O Presidente da República promulgou esta terça-feira o regime do referendo regional dos Açores, mas sugere aos deputados a reponderação da imposição de um prazo para o chefe de Estado comunicar a decisão do Tribunal Constitucional sobre a consulta popular.

Na mensagem ao parlamento, divulgada no site da Presidência da República, o chefe de Estado, Aníbal Cavaco Silva, considera que existem dois artigos que «deveriam ser objeto de uma reponderação por parte dos senhores Deputados, assim eliminando as dúvidas ou equívocos interpretativos que possam subsistir nesta matéria».

Além do artigo relativo aos prazos do chefe de Estado, Cavaco Silva sugere que se clarifique o universo de cidadãos a quem se aplica o referendo regional.

Cavaco Silva frisa, contudo, que não contesta a oportunidade do diploma, que constitui «uma intenção expressa do legislador, assente num amplo consenso».

Relativamente ao artigo 22.º, o chefe de Estado recorda que, à semelhança do que acontece com os referendos nacionais, é obrigatória a submissão da proposta de referendo pelo Presidente da República ao Tribunal Constitucional, para fiscalização preventiva da constitucionalidade e da legalidade.

Contudo, no referido artigo 22.º do regime do referendo regional da região autónoma dos Açores, estabelece-se que no «prazo de dois dias a contar da data do conhecimento da decisão do Tribunal Constitucional, o Presidente da República comunica-a ao Presidente da Assembleia Legislativa da Região Autónoma dos Açores».

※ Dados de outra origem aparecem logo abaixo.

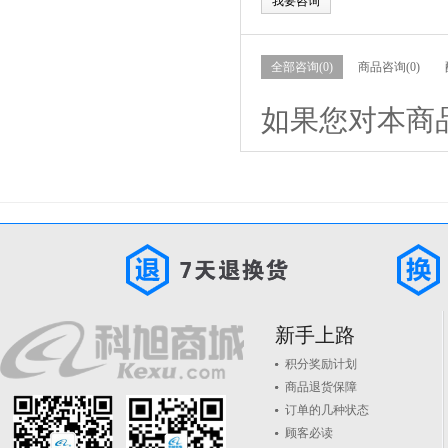
我要咨询
全部咨询(0)
商品咨询(0)
如果您对本商
新手上路
积分奖励计划
商品退货保障
订单的几种状态
顾客必读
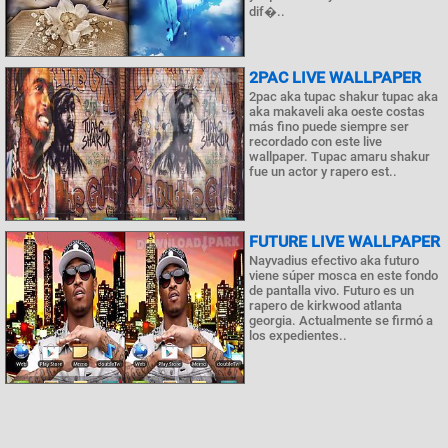
dif�..
2PAC LIVE WALLPAPER
2pac aka tupac shakur tupac aka
aka makaveli aka oeste costas
más fino puede siempre ser
recordado con este live
wallpaper. Tupac amaru shakur
fue un actor y rapero est..
FUTURE LIVE WALLPAPER
Nayvadius efectivo aka futuro
viene súper mosca en este fondo
de pantalla vivo. Futuro es un
rapero de kirkwood atlanta
georgia. Actualmente se firmó a
los expedientes..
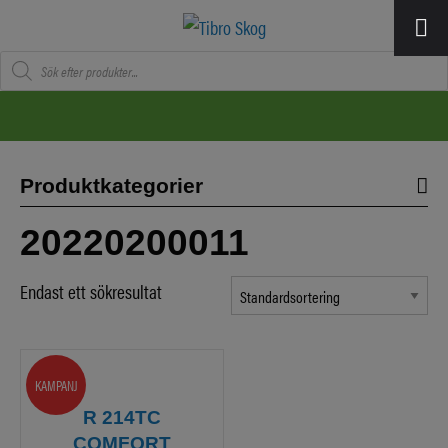
Produktsökning
Produktkategorier
20220200011
Endast ett sökresultat
KAMPANJ
R 214TC
COMFORT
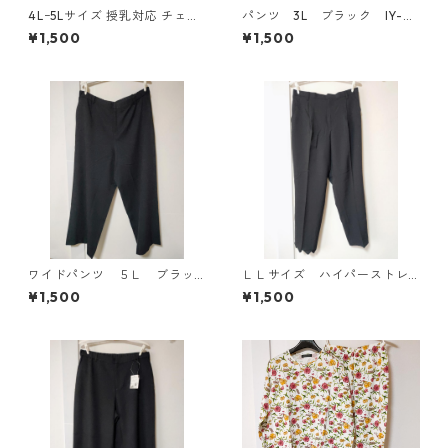
4Lｰ5Lサイズ 授乳対応 チェッ
パンツ 3L ブラック IY-45
ク柄 半袖ルームウェア マタニ
25
¥1,500
¥1,500
ティ ブルー系/グレー ◆KIY-1
305◆
ワイドパンツ ５Ｌ ブラッ
ＬＬサイズ ハイパーストレ
ク KAE-4725
ッチ センタープレスパン
¥1,500
¥1,500
ツ ブラック KAE-4704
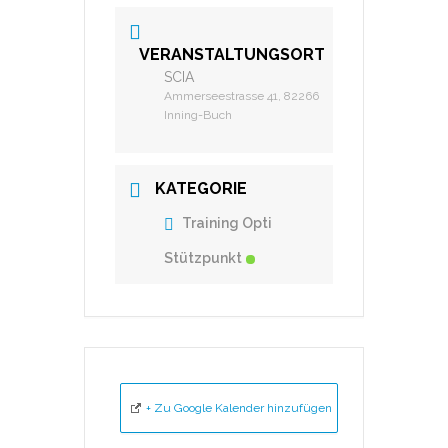
VERANSTALTUNGSORT
SCIA
Ammerseestrasse 41, 82266
Inning-Buch
KATEGORIE
Training Opti
Stützpunkt
+ Zu Google Kalender hinzufügen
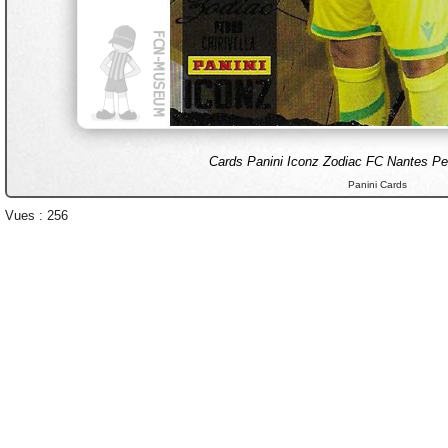
Cards Panini Iconz Zodiac FC Nantes 
Panini Cards
Vues : 256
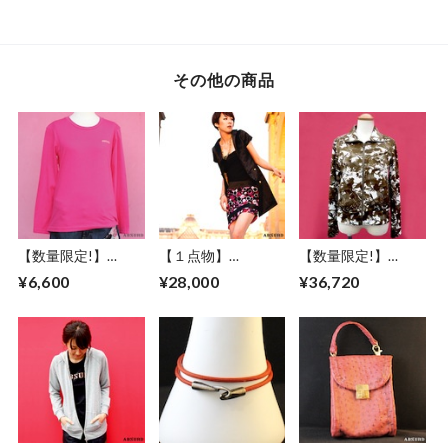
M アブサード カー
ス XS S M L 縮緬 ウ
ツ メンズ レディー
キ 伸びにくい PURE
ッドボタン ダーク
ス サイズ XS S 刺繍
AND EASY
ピンク アブサード
ロンT 黒 BLACK ヘ
MYMLAN（P）
ッジホッグ アブサ
その他の商品
ード ワンポイント
HEDGE（ｌB）
【数量限定!】
【１点物】
【数量限定!】
ABSURD ロングＴ
ABSURD ワンピー
ABSURD ブルゾン
¥6,600
¥28,000
¥36,720
シャツ メンズ レデ
ス サテン パーティ
KHAKI カーキ 柄 レ
ィース ロンT ロゴ
ー ドレス ジャケッ
ディース メンズ ア
シンプル 金色 ピン
ト BLACK アブサー
ブサード UKRAINE
ク PINK アブサー
ド FAKE STAR
ド
LOGOSTITCH（P）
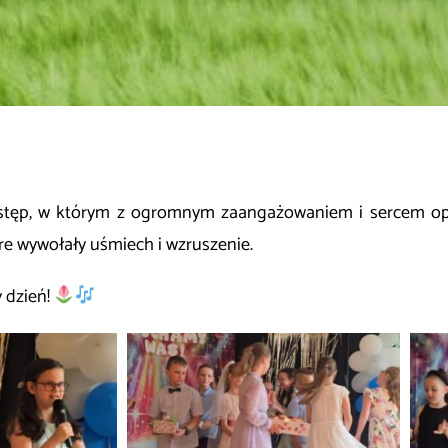
ystęp, w którym z ogromnym zaangażowaniem i sercem opowi
tóre wywołały uśmiech i wzruszenie.
 dzień!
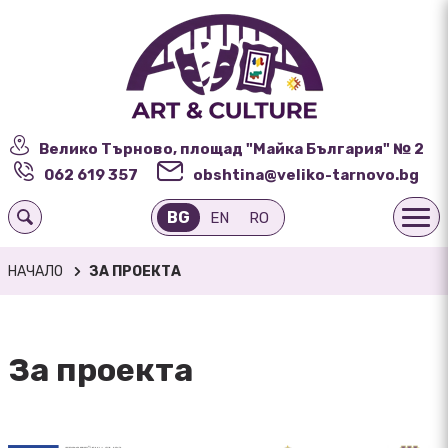
Велико Търново, площад "Майка България" № 2
062 619 357
obshtina@veliko-tarnovo.bg
BG
EN
RO
НАЧАЛО
ЗА ПРОЕКТА
За проекта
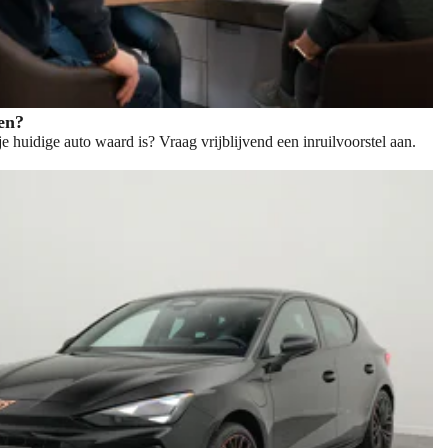
len?
e huidige auto waard is? Vraag vrijblijvend een inruilvoorstel aan.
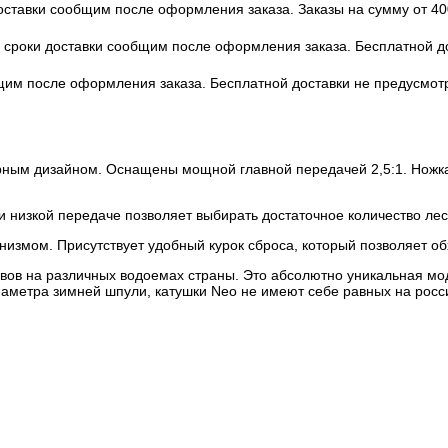
доставки сообщим после оформления заказа. Заказы на сумму от 40
 и сроки доставки сообщим после оформления заказа. Бесплатной 
бщим после оформления заказа. Бесплатной доставки не предусмот
ным дизайном. Оснащены мощной главной передачей 2,5:1. Ножка 
низкой передаче позволяет выбирать достаточное количество леск
низмом. Присутствует удобный курок сброса, который позволяет об
вов на различных водоемах страны. Это абсолютно уникальная мо
диаметра зимней шпули, катушки Neo не имеют себе равных на росс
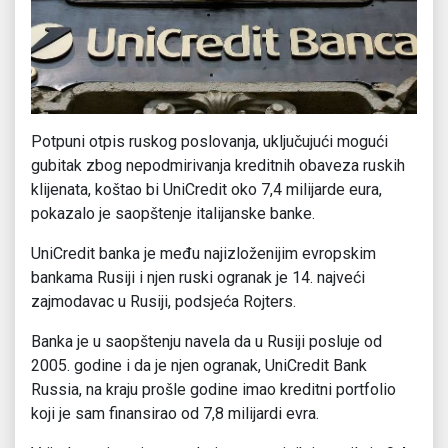
Potpuni otpis ruskog poslovanja, uključujući mogući
gubitak zbog nepodmirivanja kreditnih obaveza ruskih
klijenata, koštao bi UniCredit oko 7,4 milijarde eura,
pokazalo je saopštenje italijanske banke.
UniCredit banka je među najizloženijim evropskim
bankama Rusiji i njen ruski ogranak je 14. najveći
zajmodavac u Rusiji, podsjeća Rojters.
Banka je u saopštenju navela da u Rusiji posluje od
2005. godine i da je njen ogranak, UniCredit Bank
Russia, na kraju prošle godine imao kreditni portfolio
koji je sam finansirao od 7,8 milijardi evra.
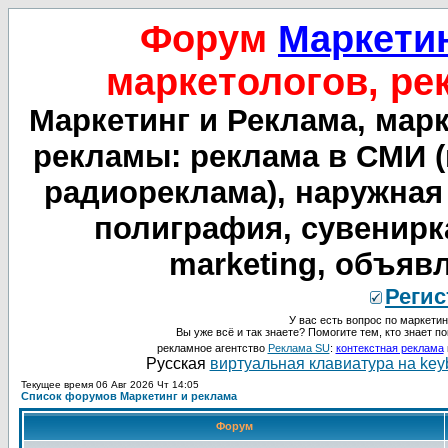
Форум
Маркетин
маркетологов, ре
Маркетинг и Реклама, мар
рекламы: реклама в СМИ (
радиореклама), наружная
полиграфия, сувенирка,
marketing, объяв
Регис
У вас есть вопрос по маркетин
Вы уже всё и так знаете? Помогите тем, кто знает по
рекламное агентство
Реклама SU
:
контекстная реклама
Русская
виртуальная клавиатура на key
Текущее время 06 Авг 2026 Чт 14:05
Список форумов Маркетинг и реклама
Форум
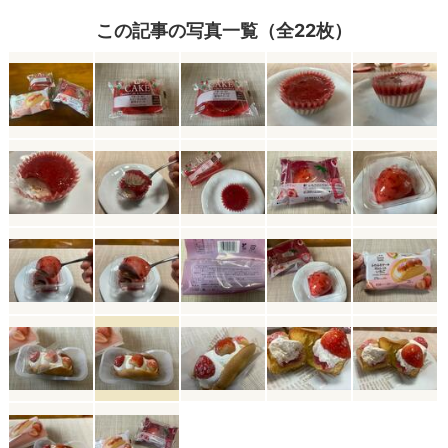
この記事の写真一覧（全22枚）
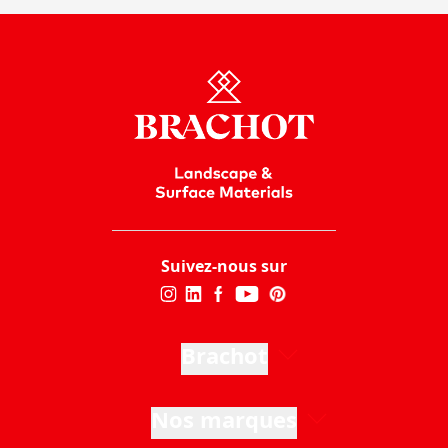
Suivez-nous sur
Brachot
Nos marques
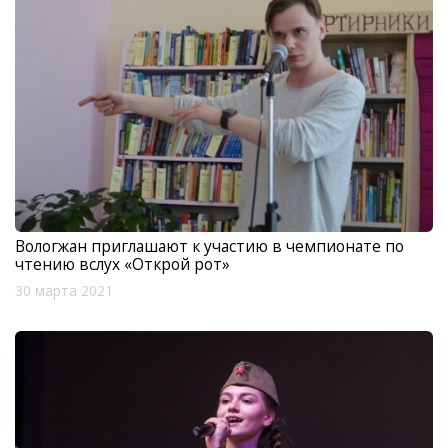
Вологжан приглашают к участию в чемпионате по
чтению вслух «Открой рот»
30 марта 2021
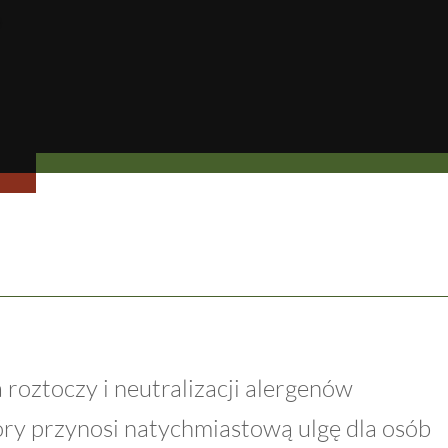
oztoczy i neutralizacji alergenów
óry przynosi natychmiastową ulgę dla osób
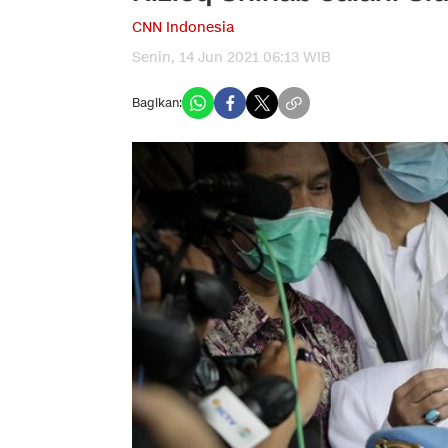
CNN Indonesia
Senin, 14 Jun 2021 06:13 WIB
Bagikan:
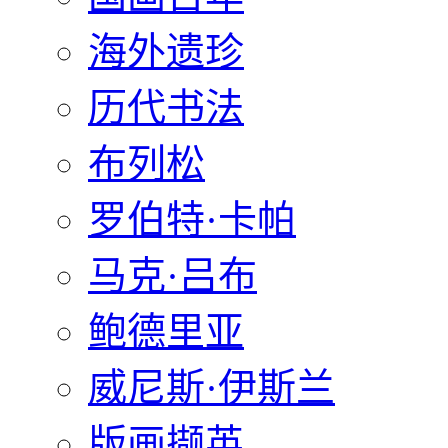
海外遗珍
历代书法
布列松
罗伯特·卡帕
马克·吕布
鲍德里亚
威尼斯·伊斯兰
版画撷英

Sublinhando que a imposição ao Presidente da República de um prazo «tão curto» só deve justificar-se por «razões substantivas», Cavaco Silva argumenta que esse não parece ser o caso da norma em causa «que, além de versar sobre questões de expediente, não acrescenta qualquer efeito útil ao ato praticado».

Por outro lado, acrescenta, o Presidente tem de enviar a decisão do Tribunal Constitucional para publicação em Diário da República, dispondo depois de um prazo de 20 dias para decidir sobre a convocação do referendo.

«A notificação imediata da decisão do Tribunal Constitucional à Assembleia Legislativa da Região Autónoma dos Açores não parece acrescentar, pois, qualquer efeito útil: não só a sua eficácia é condicionada à publicação como, em caso de decisão de não inconstitucionalidade, deve ser ainda preservado o espaço de decisão constitucional e legal atribuído ao Presidente da República», refere o chefe de Estado na mensagem à Assembleia da República.

No caso de uma decisão de inconstitucionalidade ou ilegalidade em que a proposta de referendo à devolvida à Assembleia Legislativa dos Açores, Cavaco Silva refere que «não se afigura que tal tenha de ocorrer no prazo de dois dias, nem a lei o impõe».

«Tratando-se de um expediente sem utilidade visível, de uma imposição desproporcionada de prazo muito curto por lei ordinária ao Presidente da República e podendo gerar contradições normativas, julga-se que esta solução deveria ser objeto de ponderação», conclui o Presidente da República.

Por outro lado, o chefe de Estado sugere que a redação do n.º 2 do artigo 31.º, na parte em que se refere a «cidadãos de outros países», seja «mais claramente harmonizada com o disposto no artigo 15.º da Constituição e com o artigo 38.º do Regime Jurídico Referendo Nacional, concretizando a sua aplicação a cidadãos de países de língua Portuguesa».

O diploma que estabelece o regime do referendo regional e que teve origem em propostas do parlamento açoriano e do PCP, foi aprovado por unanimidade em dezembro pela Assembleia da República.